Wirkstoffentwicklung
Die Wirkstoffentwicklung ist ein elementarer Bestandteil der medizinischen Chemie. In der Regel wird zuerst ein Target identifiziert, also eine Zielstruktur im Körper, die durch den Arzneistoff adressiert werden soll. Dies können zum Beispiel Enzyme oder Rezeptoren sein. In einem zweiten Schritt erfolgt die Strukturaufklärung des Targets und dessen Modellierung mithilfe eines Computers. Virtuell ("in silico") können verschiedene chemische Verbindungen in das Target eingebettet werden und die Wechselwirkungen berechnet werden. Verbindungen, die gut in das Target passen, werden im Labor getestet ("in vitro") und weiter modifiziert, um die Affinität an das Target zu erhöhen. Auf diese Weise werden Verbindungen erschaffen, die eine maximale medizinische Wirkung aufweisen. Aber auch biopharmazeutische Aspekte wie die Löslichkeit und Membrangängigkeit müssen beachtet werden. Deshalb stellen Arzneistoffe häufig einen Kompromiss aus maximaler Bindungsaffinität und Bioverfügbarkeit dar. Eine Daumenregel hierfür stellt Lipinski's rule of five dar.
Bei der Wirkstoffentwicklung spielt auch der molekulare Wirkmechanismus eine Rolle. Die molekulare Pharmakologie befasst sich hierbei mit den molekularen Vorgängen in den Körperzellen, die durch Arzneistoffe beeinflusst werden. Die medizinische Chemie liefert durch die Synthese gezielter Inhibitoren oder die Weiterentwicklung von Analysemethoden Werkzeuge, um diese Vorgänge aufzuklären.
Synthese
Die Synthesechemie spielt sowohl in der Arzneistoffentwicklung als auch in der -produktion eine Rolle. Ein Wirkstoff kann nur entwickelt werden, wenn er synthetisiert werden kann. Im Labor werden für die Arzneistoffoptimierung in der Regel bereits bekannte Verbindungen gering modifiziert.

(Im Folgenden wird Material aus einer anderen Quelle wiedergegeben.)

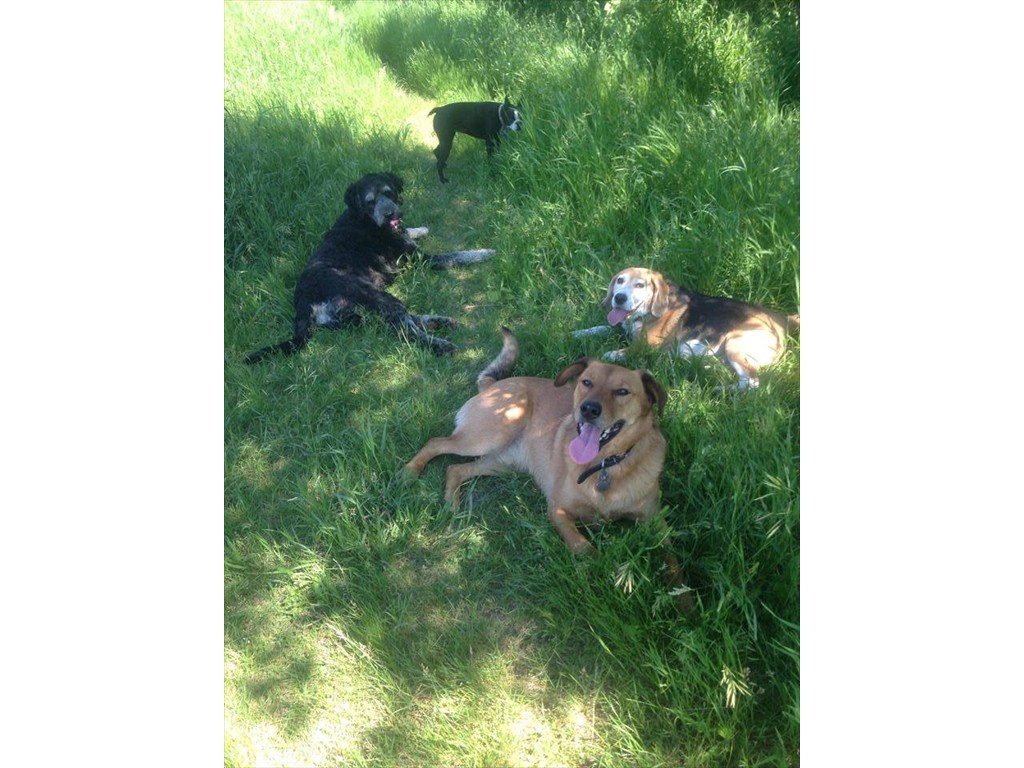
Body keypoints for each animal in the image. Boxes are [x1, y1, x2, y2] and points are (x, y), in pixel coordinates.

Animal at [243, 171, 491, 364]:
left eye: (389, 193)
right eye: (370, 200)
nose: (390, 214)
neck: (363, 217)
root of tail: (303, 302)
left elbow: (410, 231)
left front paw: (420, 229)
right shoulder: (421, 258)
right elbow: (456, 255)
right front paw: (484, 252)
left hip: (358, 313)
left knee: (398, 321)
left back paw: (438, 321)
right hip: (372, 295)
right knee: (405, 329)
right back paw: (440, 344)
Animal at [403, 327, 667, 557]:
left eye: (622, 392)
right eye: (586, 382)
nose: (588, 409)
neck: (604, 466)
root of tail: (494, 384)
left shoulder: (655, 521)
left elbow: (670, 557)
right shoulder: (558, 510)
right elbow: (583, 548)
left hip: (502, 464)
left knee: (455, 469)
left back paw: (453, 507)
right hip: (487, 436)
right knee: (435, 443)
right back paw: (410, 472)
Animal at [577, 268, 798, 391]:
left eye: (640, 285)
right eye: (620, 281)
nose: (619, 298)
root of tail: (781, 323)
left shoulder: (644, 346)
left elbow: (615, 353)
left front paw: (607, 354)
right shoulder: (621, 328)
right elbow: (602, 328)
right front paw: (579, 333)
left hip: (735, 342)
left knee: (752, 382)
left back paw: (720, 389)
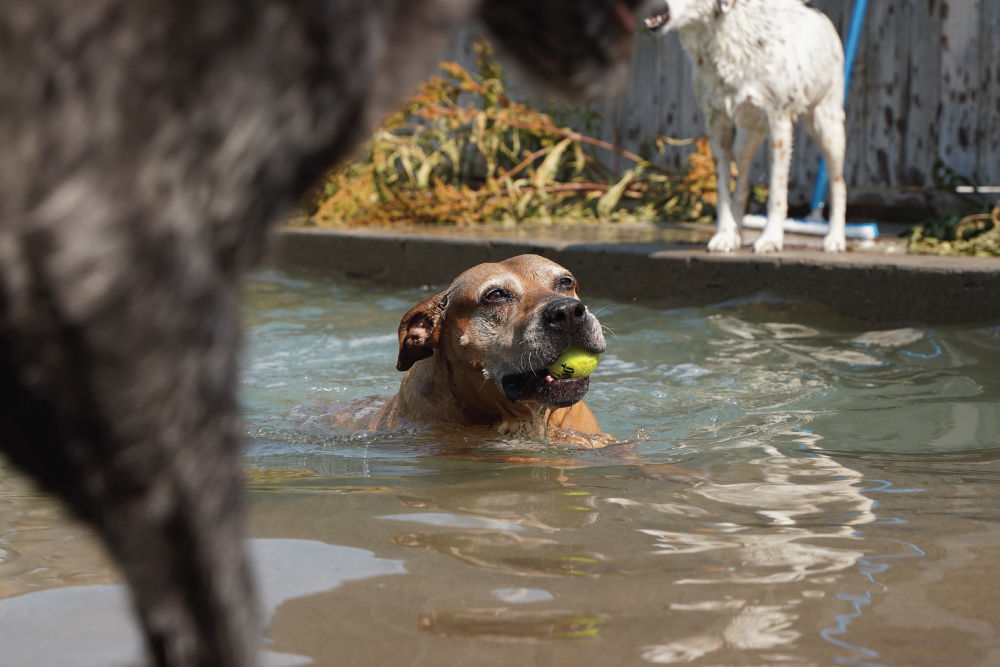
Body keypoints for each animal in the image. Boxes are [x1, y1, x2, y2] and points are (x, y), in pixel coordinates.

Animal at [648, 0, 844, 253]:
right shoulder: (716, 124)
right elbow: (723, 189)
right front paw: (724, 235)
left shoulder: (779, 124)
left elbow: (777, 191)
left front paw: (771, 238)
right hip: (745, 139)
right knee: (742, 184)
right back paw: (736, 233)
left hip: (828, 129)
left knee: (839, 183)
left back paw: (836, 238)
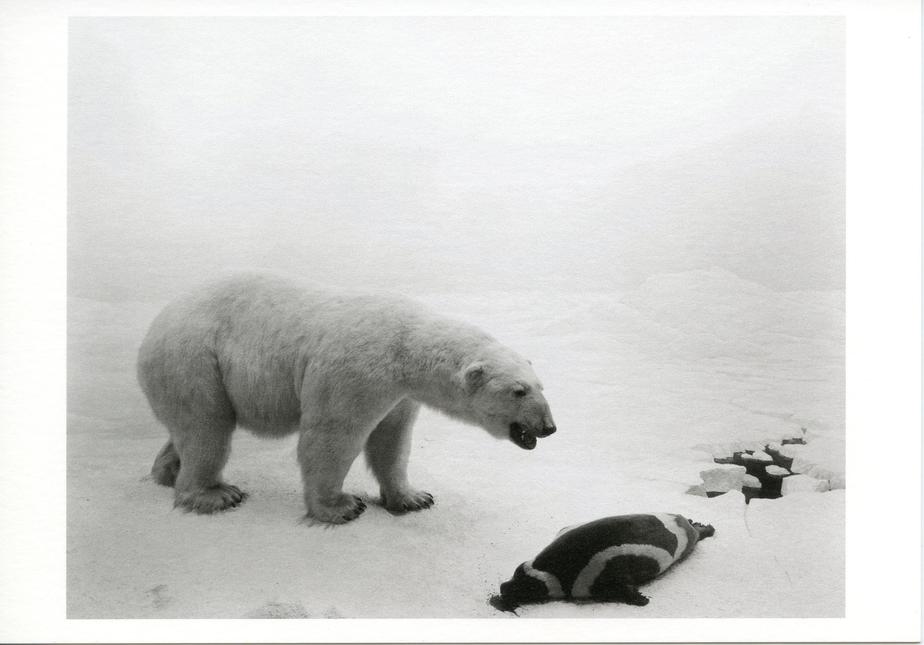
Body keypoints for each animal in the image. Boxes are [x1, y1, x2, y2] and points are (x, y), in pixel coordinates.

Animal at [137, 276, 556, 524]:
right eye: (518, 391)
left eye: (542, 386)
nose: (548, 427)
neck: (407, 345)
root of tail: (154, 325)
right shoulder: (357, 370)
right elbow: (333, 435)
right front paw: (341, 506)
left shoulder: (400, 393)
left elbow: (392, 440)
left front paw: (413, 497)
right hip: (195, 361)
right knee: (207, 428)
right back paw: (214, 494)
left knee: (190, 427)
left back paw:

Bei der industriellen Produktion spielen auch wirtschaftliche Aspekte eine Rolle. Die Entwicklung einer Synthese, die im großen Maßstab chemisch funktioniert und wirtschaftlich rentabel ist, ist essentiell für die Verbreitung eines Arzneistoffs. Hierbei überschneidet sich die medizinische Chemie mit der technischen Chemie. Die Synthese von reinen Enantiomeren gewinnt hierbei immer mehr Bedeutung.
Analytik
Die Analytik eines Arzneistoffes fußt laut Arzneibuch auf drei Säulen: Identität, Reinheit und Gehalt. Bei der Identitätsprüfung wird geprüft, ob der deklarierte Arzneistoff enthalten ist. Bei der Reinheitsprüfung wird auf eventuell gesundheitsschädliche Verunreinigungen geprüft. Bei der Gehaltsprüfung wird bestimmt, wie viel Arzneistoff in der Probe enthalten ist. Die Analytik dient somit der Kontrolle von fertigen Arzneimitteln. Aber auch in anderen Bereichen spielt die Analytik eine große Rolle, zum Beispiel zur Strukturaufklärung in der Wirkstoffentwicklung oder der Detektion von unerwünschten Nebenprodukten bei der Synthese. Ein Beispiel für die Bedeutung der Analytik ist der Valsartan-Skandal, bei welchem im Jahr 2018 karzinogenes N-Nitrosodimethylamin in einigen Valsartan-haltigen Arzneimitteln gefunden wurde.
Es wird zwischen nasschemischen und instrumentellen Methoden unterschieden. In der Nasschemie werden klassische Labormethoden wie Farbreaktionen oder Titrationen verwendet, während die instrumentelle Analytik auf modernen Verfahren wie Photometrie, IR-Spektroskopie, Chromatographie und NMR basiert.